Inside, he explained that the house had belonged to his uncle and aunt. She had died five years previously and the uncle two years ago. It was clear that nothing had been touched since then, or in fact probably in the five years since his aunt had died. A lonely looking cat lay on a blanket on a radiator by the window and stared out across the flooded fields. The farmer went up every day to empty the litter tray and feed it. Everything was covered in dust and cat hair. There were about two thousand books, crammed into every nook and cranny, including a pile on every step of the stairs. The aunt was the reader. L. M. Montgomery, Star Trek, Agatha Christie, Folio Society and a lot of children’s books, including many complete runs. Most were paperbacks and not in particularly good condition, thanks in part to the cat. I valued the lot at £300, and he asked if I would consider buying them once he had discussed it with his family. I told him that I would, but that a lot of it was rubbish. He replied that if he decided to sell them to me, it would be conditional on the entire lot being taken away.
When I returned to the shop at 3 p.m., I was immediately accosted by a customer who marched up to the counter without the slightest of pleasantries and barked, ‘Gold markings.’ I sighed inside and explained where the jewellery section was.
Till total £307.50
Saturday, 15 February
Online orders: 6
Books found: 6
Yet another miserable day, which did not improve at 9.10 a.m., when the telephone rang: ‘It’s a bloody disgrace. I don’t know how you have the nerve to call yourself a bookseller, sending out this sort of rubbish,’ etc. He continued in this vein for several minutes. On further questioning, it transpired that he had ordered a book from a shop with a similar name (not unusual, as Tom Jones so wisely said), and he was not happy with the condition it was in. When it became clear that he’d telephoned the wrong bookshop and that the whole affair was nothing to do with us, he told me that he would be ‘taking the matter further,’ then hung up.
A woman wearing what appeared to be a sleeping bag with a hole cut in the top for her head and the bottom for her feet complained about the icy temperature in the shop. The shop is old, cold and rambling. It is a large, granite-fronted building on the broad main street of Wigtown. In the early nineteenth century it was the home of a man called George McHaffie. He was the town’s provost, and he rebuilt the property in the Georgian style, which it retains to this day. The entire ground floor is now devoted to books, and at the last count there were about 100,000 of them.

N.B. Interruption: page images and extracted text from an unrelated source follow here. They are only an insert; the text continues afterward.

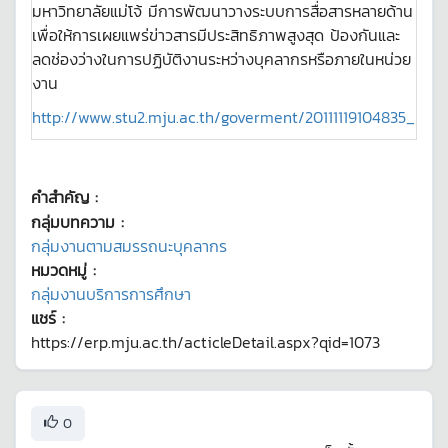
มหาวิทยาลัยแม่โจ้ มีการพัฒนาวางระบบการสื่อสารหลายด้าน
เพื่อให้การเผยแพร่ข่าวสารมีประสิทธิภาพสูงสุด ป้องกันและ
ลดช่องว่างในการปฏิบัติงานระหว่างบุคลากรหรือภายในหน่วย
งาน
http://www.stu2.mju.ac.th/goverment/20111119104835_mj
คำสำคัญ :
กลุ่มบทความ :
กลุ่มงานตามสมรรถนะบุคลากร
หมวดหมู่ :
กลุ่มงานบริการการศึกษา
แชร์ :
https://erp.mju.ac.th/acticleDetail.aspx?qid=1073
0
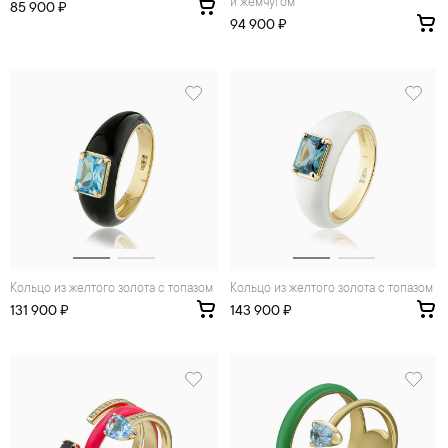
и жемчугом
85 900 ₽
94 900 ₽
Кольцо из желтого золота с топазом
Кольцо из желтого золота с топазом
131 900 ₽
143 900 ₽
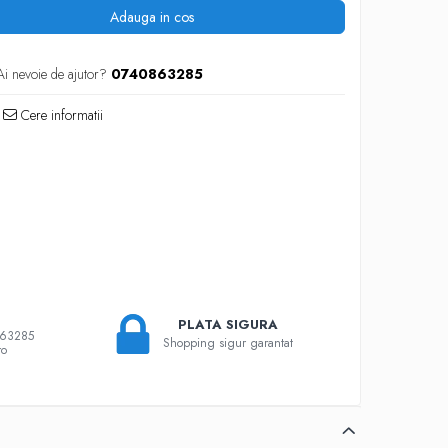
Adauga in cos
Ai nevoie de ajutor?
0740863285
Cere informatii
PLATA SIGURA
863285
Shopping sigur garantat
ro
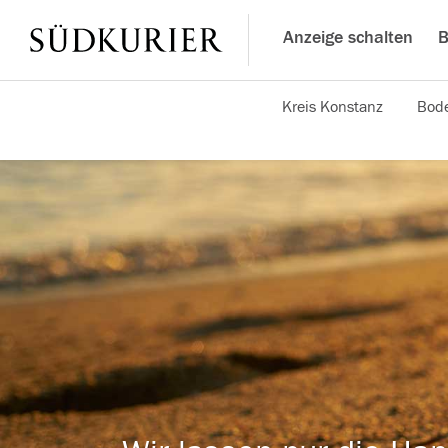
Anzeige schalten
B
Kreis Konstanz
Bode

In the past fifteen years we have replaced every shelf and done considerable work, both structural and cosmetic. Customers often refer to it as ‘an Aladdin’s cave’ or ‘a ‘labyrinth.’ I removed the internal doors in the shop to encourage customers to explore more, but this, and the fact that it is a huge, old house with inadequate heating, often lead to unflattering comments about the temperature from customers.